◆ Work to complete
The answer is the full listing restated exactly, without any pictures.

◆ Data supplied
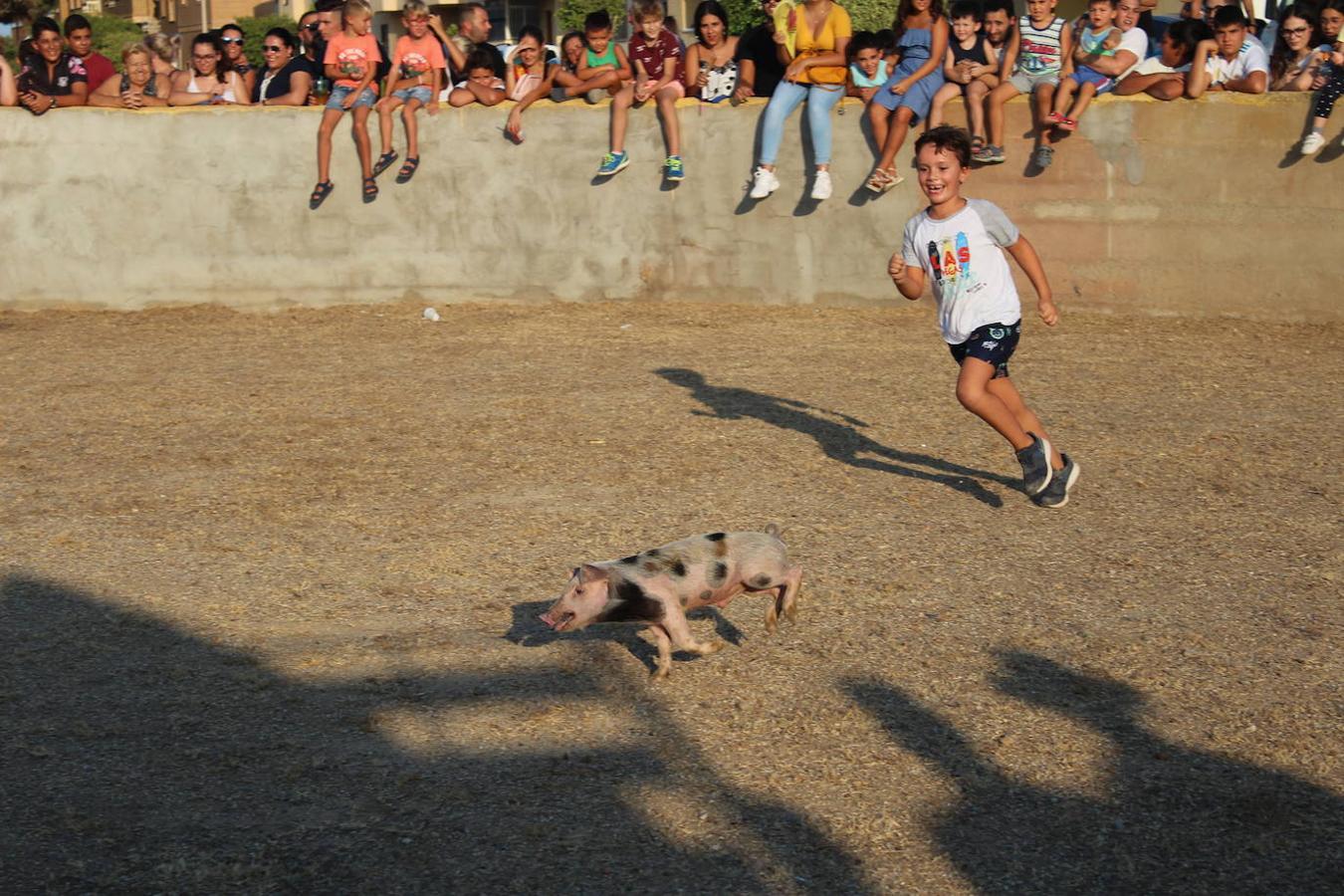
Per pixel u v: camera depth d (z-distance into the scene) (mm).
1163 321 10602
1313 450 7086
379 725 4223
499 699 4395
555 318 11352
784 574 4617
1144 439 7324
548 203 11938
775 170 11336
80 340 10938
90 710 4355
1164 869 3443
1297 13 10367
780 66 11438
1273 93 10188
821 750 4059
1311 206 10164
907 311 11234
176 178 12227
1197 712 4277
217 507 6449
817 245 11406
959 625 4945
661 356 9578
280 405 8367
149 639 4926
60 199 12297
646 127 11625
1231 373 8812
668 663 4500
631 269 11922
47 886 3396
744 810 3729
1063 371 8945
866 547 5770
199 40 12562
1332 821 3658
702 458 7062
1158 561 5582
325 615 5125
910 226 6129
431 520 6207
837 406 8062
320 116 12008
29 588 5445
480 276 12164
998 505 6312
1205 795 3787
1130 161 10578
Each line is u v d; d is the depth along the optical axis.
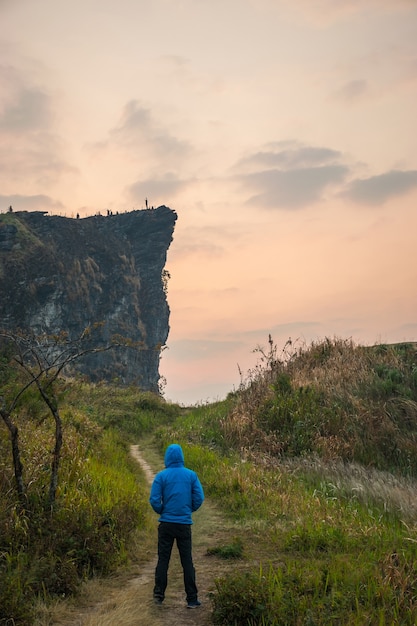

◆ Solution to this task
Per pixel u v: camera depth d (z-distance into the scene) (mm).
1163 321 10602
1313 450 7086
379 725 4223
499 699 4395
555 318 11352
784 574 4617
1144 439 7324
548 203 11938
775 170 11336
80 340 10938
90 710 4355
1164 869 3443
1297 13 10367
780 66 11438
1273 93 10188
821 750 4059
1311 206 10164
907 311 11234
176 178 12227
1197 712 4277
217 507 6449
817 245 11406
959 625 4945
661 356 9578
280 405 8367
149 639 4926
60 199 12297
646 127 11625
1231 373 8812
668 663 4500
631 269 11922
47 886 3396
744 810 3729
1063 371 8945
866 547 5770
199 40 12562
1332 821 3658
702 458 7062
1158 561 5582
325 615 5125
910 226 6129
431 520 6207
837 406 8062
320 116 12008
29 588 5445
480 276 12164
998 505 6312
1205 795 3787
1130 161 10578
Each line is u v d; d is the depth along the optical axis.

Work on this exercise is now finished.